When i copied the links for my prior post, i didn't actually look at the code and made the same assumption as you

from the EIP:

/// @notice Change or reaffirm the approved address for an NFT
/// @dev The zero address indicates there is no approved address.
///  Throws unless `msg.sender` is the current NFT owner, or an authorized
///  operator of the current owner.
/// @param _approved The new approved NFT controller
/// @param _tokenId The NFT to approve
function approve(address _approved, uint256 _tokenId) external payable;

and this is the address check on the approve method

require(
    _msgSender() == owner || isApprovedForAll(owner, _msgSender()),
    "ERC721: approve caller is not owner nor approved for all"
);

My assumption (and probably yours) was that "an authorized operator of the current owner" also meant "the authorized operator for the tokenID"

A solution would be overriding the approve function on your NFT contract and allow it to be called by the owner, "an authorized operator of the current owner" and also "the authorized operator for the tokenID".

Not sure if the EIP left "the authorized operator for the tokenID" out of the list for some reason (there might be security implications, can't think of one)

Thanks for digging into that. Well bummer, seems it should have the same check I was using as well so you can pass your approval on. So operator means can operator on behalf of entire contract I guess that makes sense. Not really sure the point in having approve for single token. I think I will just continue to use that. At least if my contract reaches this state it can't ever possibly transfer a token anyway but I do wish I could revoke my own permission.

As for your suggestion of overriding the behavior, I am writing contracts to support ERC721 generically so I am just trying to follow the best practice as a market maker.

Yeah, not much to do to handle arbitrary NFT contracts.

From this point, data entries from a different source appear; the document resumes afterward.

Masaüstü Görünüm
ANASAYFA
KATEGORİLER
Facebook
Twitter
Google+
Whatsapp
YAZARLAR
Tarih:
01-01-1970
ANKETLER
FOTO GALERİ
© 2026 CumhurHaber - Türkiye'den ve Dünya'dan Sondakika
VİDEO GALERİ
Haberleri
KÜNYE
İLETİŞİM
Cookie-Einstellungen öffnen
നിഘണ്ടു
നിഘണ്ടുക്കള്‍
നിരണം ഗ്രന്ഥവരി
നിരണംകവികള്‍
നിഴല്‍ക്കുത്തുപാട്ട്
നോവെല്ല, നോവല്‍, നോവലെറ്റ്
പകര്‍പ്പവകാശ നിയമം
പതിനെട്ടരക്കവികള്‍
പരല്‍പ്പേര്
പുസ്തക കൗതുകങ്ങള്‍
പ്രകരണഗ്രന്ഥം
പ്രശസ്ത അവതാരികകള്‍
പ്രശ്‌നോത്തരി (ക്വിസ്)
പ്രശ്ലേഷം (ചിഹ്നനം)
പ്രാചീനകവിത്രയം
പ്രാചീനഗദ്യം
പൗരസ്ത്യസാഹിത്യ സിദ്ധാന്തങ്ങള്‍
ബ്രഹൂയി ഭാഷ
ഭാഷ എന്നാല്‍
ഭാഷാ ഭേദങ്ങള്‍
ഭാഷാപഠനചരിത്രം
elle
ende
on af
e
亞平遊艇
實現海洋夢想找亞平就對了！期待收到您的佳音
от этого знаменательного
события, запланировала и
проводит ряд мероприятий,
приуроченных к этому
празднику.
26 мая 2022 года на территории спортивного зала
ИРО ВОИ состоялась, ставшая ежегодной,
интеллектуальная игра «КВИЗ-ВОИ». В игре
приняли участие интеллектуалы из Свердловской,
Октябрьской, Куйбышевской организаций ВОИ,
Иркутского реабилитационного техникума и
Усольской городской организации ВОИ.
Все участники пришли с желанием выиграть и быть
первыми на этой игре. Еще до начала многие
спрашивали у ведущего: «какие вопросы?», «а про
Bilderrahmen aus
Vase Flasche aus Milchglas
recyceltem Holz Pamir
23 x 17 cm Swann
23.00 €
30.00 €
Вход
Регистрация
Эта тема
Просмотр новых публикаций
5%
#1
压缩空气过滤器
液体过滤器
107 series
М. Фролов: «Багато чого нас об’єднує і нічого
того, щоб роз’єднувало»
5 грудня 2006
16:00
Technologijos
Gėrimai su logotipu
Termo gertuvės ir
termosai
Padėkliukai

Approving a single token can be useful, suppose you own 2 nfts and want to sell them on different markets. approving all tokens to both markets creates a risk: if one of the markets has a flaw and gets hacked, both tokens are at risk. Generally leaving tokens approved is not a good idea.

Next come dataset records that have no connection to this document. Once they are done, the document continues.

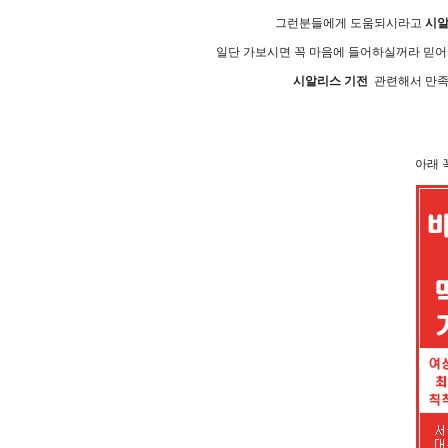
그런분들에게 도움되시라고
시알
일단 가보시면 꼭 마음에 들어하실꺼라 믿어
시알리스 기전
관련해서 만족할
아래 꼭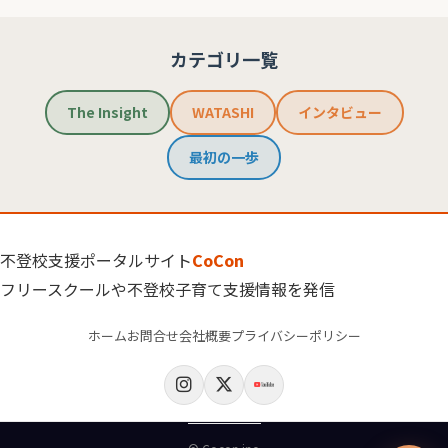
カテゴリ一覧
The Insight
WATASHI
インタビュー
最初の一歩
不登校支援ポータルサイト
CoCon
フリースクールや不登校子育て支援情報を発信
ホーム
お問合せ
会社概要
プライバシーポリシー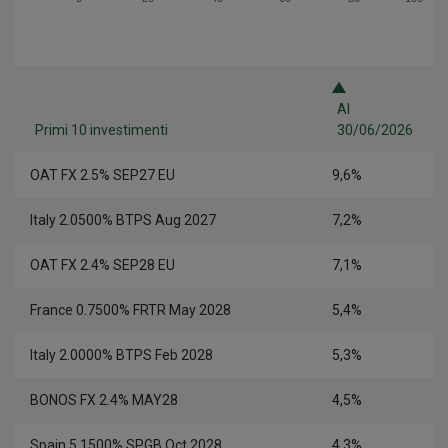
Al
Primi 10 investimenti
30/06/2026
OAT FX 2.5% SEP27 EU
9,6%
Italy 2.0500% BTPS Aug 2027
7,2%
OAT FX 2.4% SEP28 EU
7,1%
France 0.7500% FRTR May 2028
5,4%
Italy 2.0000% BTPS Feb 2028
5,3%
BONOS FX 2.4% MAY28
4,5%
Spain 5.1500% SPGB Oct 2028
4,3%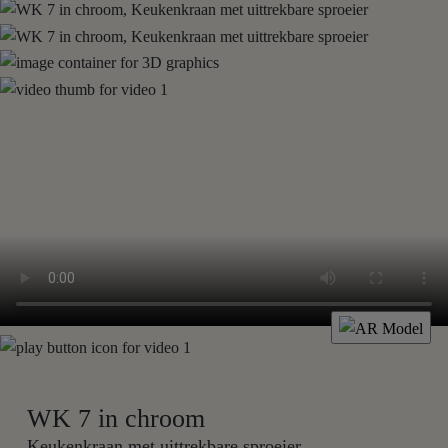
WK 7 in chroom
Keukenkraan met uittrekbare sproeier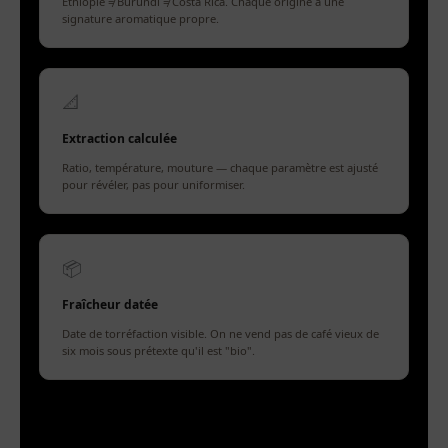
Éthiopie ≠ Burundi ≠ Costa Rica. Chaque origine a une
signature aromatique propre.
📐
Extraction calculée
Ratio, température, mouture — chaque paramètre est ajusté
pour révéler, pas pour uniformiser.
📦
Fraîcheur datée
Date de torréfaction visible. On ne vend pas de café vieux de
six mois sous prétexte qu'il est "bio".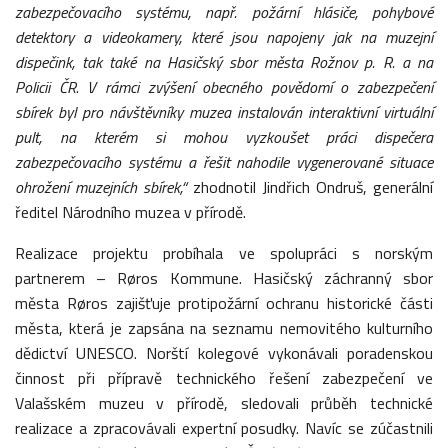
zabezpečovacího systému, např. požární hlásiče, pohybové
detektory a videokamery, které jsou napojeny jak na muzejní
dispečink, tak také na Hasičský sbor města Rožnov p. R. a na
Policii ČR
.
V rámci zvýšení obecného povědomí o zabezpečení
sbírek byl pro návštěvníky muzea instalován interaktivní virtuální
pult, na kterém si mohou vyzkoušet práci dispečera
zabezpečovacího systému a řešit nahodile vygenerované situace
ohrožení muzejních sbírek,“
zhodnotil Jindřich Ondruš, generální
ředitel Národního muzea v přírodě.
Realizace projektu probíhala ve spolupráci s norským
partnerem – Røros Kommune. Hasičský záchranný sbor
města Røros zajišťuje protipožární ochranu historické části
města, která je zapsána na seznamu nemovitého kulturního
dědictví UNESCO. Norští kolegové vykonávali poradenskou
činnost při přípravě technického řešení zabezpečení ve
Valašském muzeu v přírodě, sledovali průběh technické
realizace a zpracovávali expertní posudky. Navíc se zúčastnili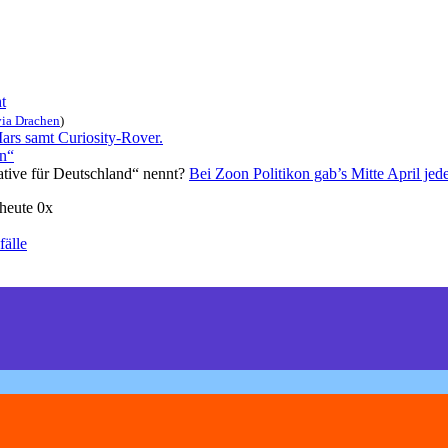
t
via
Drachen
)
Mars samt Curiosity-Rover.
un“
native für Deutschland“ nennt?
Bei Zoon Politikon gab’s Mitte April jede
heute 0x
fälle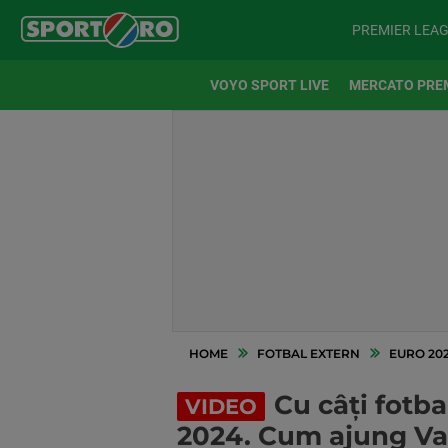
PREMIER LEA
VOYO SPORT LIVE
MERCATO PRE
HOME
FOTBAL EXTERN
EURO 20
Cu câți fotba
VIDEO
2024. Cum ajung Vad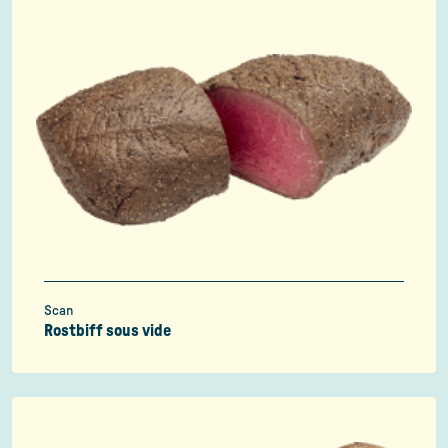
Scan
Rostbiff sous vide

I'm assuming that there was a lapse when the EIP was defined and ended up getting written in stone. At least to me makes sense to be able to revoke or transfer that single token approval. Doesn't seem to have security implications either.

Yeah seems like an oversight in the implementation, and what you say is exactly why I opted to just requit approval for the single token to be listed rather than approveForAll.